According to the study published in the Nature journal a naturally growing caffeine-free coffee plant has been found in Ethiopia
The story started when scientists in Brazil found three arabica coffee plants that do not produce caffeine in their leaves or beans among a batch of 6,000 wild specimens originally collected in the late 1980s.
The scientists believe the wild plants could be cultivated to produce their own caffeine-free beans, or could be cross-bred with other varieties of arabica coffee to introduce the natural caffeine-free trait into commercial crops.
About 10 per cent of the coffee consumed in the world is processed to remove caffeine, a natural chemical linked with heart palpitations, raised blood pressure, anxiety, tremors, gastrointestinal upsets and insomnia.

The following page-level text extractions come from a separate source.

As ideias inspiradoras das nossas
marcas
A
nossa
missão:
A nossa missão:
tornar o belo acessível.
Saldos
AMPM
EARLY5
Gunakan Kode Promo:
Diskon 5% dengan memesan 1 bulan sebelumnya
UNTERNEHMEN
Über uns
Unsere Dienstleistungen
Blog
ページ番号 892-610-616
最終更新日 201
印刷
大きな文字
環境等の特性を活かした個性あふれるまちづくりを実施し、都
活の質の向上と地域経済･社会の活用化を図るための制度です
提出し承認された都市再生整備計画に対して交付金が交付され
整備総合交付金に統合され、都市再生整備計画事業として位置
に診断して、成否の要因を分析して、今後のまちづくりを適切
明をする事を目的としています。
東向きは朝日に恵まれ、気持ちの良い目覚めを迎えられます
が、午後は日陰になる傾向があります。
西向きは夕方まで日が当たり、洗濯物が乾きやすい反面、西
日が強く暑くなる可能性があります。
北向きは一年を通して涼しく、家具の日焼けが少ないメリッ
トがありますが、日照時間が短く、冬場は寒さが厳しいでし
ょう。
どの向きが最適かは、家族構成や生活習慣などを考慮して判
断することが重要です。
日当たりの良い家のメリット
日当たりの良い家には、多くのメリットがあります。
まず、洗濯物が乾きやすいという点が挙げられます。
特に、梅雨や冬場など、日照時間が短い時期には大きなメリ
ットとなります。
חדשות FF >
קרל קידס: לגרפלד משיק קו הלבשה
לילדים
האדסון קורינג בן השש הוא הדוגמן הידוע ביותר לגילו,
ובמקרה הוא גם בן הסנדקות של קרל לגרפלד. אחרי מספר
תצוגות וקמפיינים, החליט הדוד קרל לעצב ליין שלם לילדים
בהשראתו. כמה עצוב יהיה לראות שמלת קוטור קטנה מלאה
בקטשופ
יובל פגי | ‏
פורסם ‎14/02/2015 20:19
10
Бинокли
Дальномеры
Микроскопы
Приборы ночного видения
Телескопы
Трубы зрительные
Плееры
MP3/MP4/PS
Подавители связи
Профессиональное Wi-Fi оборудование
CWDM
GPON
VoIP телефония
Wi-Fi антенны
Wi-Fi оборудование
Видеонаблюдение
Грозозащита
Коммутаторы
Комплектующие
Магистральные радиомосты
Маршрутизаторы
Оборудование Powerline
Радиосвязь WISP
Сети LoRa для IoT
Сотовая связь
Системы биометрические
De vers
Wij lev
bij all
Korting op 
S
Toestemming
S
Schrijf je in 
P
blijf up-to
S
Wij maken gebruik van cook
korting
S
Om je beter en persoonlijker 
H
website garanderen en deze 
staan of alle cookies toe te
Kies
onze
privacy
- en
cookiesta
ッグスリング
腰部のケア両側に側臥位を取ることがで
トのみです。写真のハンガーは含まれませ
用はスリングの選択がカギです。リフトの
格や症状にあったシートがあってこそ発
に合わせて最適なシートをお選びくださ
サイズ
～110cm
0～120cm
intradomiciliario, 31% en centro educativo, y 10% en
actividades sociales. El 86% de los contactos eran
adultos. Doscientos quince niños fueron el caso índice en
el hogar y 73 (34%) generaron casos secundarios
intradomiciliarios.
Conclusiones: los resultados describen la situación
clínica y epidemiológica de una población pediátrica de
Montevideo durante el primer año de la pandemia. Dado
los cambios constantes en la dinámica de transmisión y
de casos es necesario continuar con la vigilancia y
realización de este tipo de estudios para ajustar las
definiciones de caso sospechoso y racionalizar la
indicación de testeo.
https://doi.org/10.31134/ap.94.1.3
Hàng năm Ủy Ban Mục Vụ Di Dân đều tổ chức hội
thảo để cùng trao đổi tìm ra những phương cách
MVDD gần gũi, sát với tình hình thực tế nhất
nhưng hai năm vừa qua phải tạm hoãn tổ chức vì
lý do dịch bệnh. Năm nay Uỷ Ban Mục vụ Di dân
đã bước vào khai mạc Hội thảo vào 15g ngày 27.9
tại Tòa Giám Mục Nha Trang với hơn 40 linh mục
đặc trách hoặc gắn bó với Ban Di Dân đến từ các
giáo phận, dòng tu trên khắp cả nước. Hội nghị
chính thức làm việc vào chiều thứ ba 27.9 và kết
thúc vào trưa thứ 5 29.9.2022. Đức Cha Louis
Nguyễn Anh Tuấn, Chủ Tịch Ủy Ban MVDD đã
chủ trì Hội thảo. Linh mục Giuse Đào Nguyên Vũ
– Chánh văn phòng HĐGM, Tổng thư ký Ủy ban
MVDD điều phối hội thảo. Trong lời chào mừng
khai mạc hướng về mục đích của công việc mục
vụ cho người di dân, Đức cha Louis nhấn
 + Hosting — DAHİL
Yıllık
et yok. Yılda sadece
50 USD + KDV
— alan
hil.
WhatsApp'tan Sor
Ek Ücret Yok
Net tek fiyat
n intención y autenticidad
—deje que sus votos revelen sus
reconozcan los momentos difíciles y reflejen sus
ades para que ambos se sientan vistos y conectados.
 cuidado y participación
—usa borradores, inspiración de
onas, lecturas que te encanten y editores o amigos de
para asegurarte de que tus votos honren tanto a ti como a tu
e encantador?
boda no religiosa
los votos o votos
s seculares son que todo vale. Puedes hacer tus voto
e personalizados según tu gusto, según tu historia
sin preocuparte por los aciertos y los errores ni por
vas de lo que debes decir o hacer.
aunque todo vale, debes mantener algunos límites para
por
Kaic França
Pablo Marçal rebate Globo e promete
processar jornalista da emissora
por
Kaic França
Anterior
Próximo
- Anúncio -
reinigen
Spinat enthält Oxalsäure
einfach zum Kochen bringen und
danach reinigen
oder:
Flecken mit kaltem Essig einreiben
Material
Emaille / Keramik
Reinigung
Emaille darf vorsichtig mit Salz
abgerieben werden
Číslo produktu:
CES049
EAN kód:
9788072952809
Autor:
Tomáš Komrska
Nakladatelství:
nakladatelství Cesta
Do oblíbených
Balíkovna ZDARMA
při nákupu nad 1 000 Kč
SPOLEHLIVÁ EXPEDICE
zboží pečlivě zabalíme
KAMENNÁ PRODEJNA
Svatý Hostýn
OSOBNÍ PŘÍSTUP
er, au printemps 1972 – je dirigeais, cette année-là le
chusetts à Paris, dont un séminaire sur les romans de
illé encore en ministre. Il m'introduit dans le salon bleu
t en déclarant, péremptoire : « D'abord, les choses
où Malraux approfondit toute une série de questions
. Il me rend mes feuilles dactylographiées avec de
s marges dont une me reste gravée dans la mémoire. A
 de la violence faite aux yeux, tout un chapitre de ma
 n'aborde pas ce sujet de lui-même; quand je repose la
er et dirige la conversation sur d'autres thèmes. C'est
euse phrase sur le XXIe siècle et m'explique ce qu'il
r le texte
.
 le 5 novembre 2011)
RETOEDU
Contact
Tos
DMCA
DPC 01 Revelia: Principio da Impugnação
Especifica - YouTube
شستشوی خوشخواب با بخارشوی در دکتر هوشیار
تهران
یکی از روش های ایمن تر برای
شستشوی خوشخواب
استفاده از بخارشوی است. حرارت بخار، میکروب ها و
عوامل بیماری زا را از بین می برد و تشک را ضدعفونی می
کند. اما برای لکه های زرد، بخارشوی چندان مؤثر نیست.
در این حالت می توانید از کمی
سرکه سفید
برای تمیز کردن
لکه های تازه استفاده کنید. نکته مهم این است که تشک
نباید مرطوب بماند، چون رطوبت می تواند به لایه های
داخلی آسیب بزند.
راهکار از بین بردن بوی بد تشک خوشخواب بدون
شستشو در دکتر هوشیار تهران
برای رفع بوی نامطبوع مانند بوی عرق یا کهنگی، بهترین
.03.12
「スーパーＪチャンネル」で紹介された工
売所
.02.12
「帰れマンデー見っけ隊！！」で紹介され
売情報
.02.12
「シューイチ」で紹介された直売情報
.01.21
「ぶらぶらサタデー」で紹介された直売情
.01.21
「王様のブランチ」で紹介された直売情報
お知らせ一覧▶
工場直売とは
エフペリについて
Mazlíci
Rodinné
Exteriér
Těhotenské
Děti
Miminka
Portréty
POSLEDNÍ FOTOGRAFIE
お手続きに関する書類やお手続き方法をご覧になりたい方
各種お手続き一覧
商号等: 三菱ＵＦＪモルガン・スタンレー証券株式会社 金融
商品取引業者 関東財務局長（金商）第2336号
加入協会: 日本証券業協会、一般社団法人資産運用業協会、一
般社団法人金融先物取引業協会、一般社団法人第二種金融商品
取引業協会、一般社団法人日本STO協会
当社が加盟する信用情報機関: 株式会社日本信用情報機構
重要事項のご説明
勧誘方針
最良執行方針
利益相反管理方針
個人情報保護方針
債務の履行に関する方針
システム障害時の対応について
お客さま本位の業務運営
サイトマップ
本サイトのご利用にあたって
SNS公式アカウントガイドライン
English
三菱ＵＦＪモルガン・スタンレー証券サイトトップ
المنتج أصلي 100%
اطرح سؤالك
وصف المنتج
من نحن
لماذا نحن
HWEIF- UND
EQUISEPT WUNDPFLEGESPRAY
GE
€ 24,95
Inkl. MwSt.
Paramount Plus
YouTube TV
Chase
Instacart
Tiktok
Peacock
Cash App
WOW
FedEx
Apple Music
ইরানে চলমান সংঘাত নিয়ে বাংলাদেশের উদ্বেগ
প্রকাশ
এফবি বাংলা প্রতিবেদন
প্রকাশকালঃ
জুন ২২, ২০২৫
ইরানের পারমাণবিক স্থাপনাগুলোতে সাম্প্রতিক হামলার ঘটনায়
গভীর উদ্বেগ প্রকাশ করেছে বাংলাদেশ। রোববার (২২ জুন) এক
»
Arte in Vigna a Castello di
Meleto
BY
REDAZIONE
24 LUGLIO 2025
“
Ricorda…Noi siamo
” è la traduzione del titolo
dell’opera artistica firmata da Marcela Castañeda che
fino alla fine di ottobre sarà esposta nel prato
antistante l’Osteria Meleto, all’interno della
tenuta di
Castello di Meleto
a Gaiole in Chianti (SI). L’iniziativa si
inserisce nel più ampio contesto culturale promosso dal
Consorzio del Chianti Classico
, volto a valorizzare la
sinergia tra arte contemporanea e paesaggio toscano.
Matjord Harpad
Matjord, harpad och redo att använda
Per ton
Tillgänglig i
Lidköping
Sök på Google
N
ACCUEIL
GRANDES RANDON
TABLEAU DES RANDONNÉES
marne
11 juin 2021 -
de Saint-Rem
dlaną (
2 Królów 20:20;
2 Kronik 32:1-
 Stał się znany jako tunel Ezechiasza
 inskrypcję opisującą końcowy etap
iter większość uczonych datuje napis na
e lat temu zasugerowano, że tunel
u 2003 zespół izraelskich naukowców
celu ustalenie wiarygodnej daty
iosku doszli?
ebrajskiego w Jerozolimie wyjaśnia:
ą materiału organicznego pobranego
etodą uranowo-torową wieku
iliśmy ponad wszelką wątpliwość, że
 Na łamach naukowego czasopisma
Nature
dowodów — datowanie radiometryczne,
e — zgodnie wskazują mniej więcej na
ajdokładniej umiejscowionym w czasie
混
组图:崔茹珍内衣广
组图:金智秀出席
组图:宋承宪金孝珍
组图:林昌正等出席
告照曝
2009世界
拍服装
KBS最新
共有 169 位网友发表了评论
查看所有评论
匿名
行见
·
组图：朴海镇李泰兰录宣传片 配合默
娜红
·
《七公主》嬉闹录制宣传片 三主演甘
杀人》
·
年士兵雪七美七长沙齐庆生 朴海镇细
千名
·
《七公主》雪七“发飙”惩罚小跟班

But the decaffeination process also removes organic compounds that can affect coffee's taste and aroma.
The wild plants that lack caffeine were found by a team led by Paulo Mazzafera, professor of plant physiology in Brazil, whose study is published in the journal Nature. "We have discovered a naturally decaffeinated Coffea arabica plant from Ethiopia, a species normally recognised for the high quality of its beans," he said.
It is not known why coffee plants normally produce caffeine, which is also produced in the leaves of unrelated plant species such as tea and cocoa.
"We can find it in more than 60 species of plants in nature. We don't know why it's there, it does not seem to be a simple waste product of plant metabolism, nor does it protect against insect pests," Professor Mazzafera said.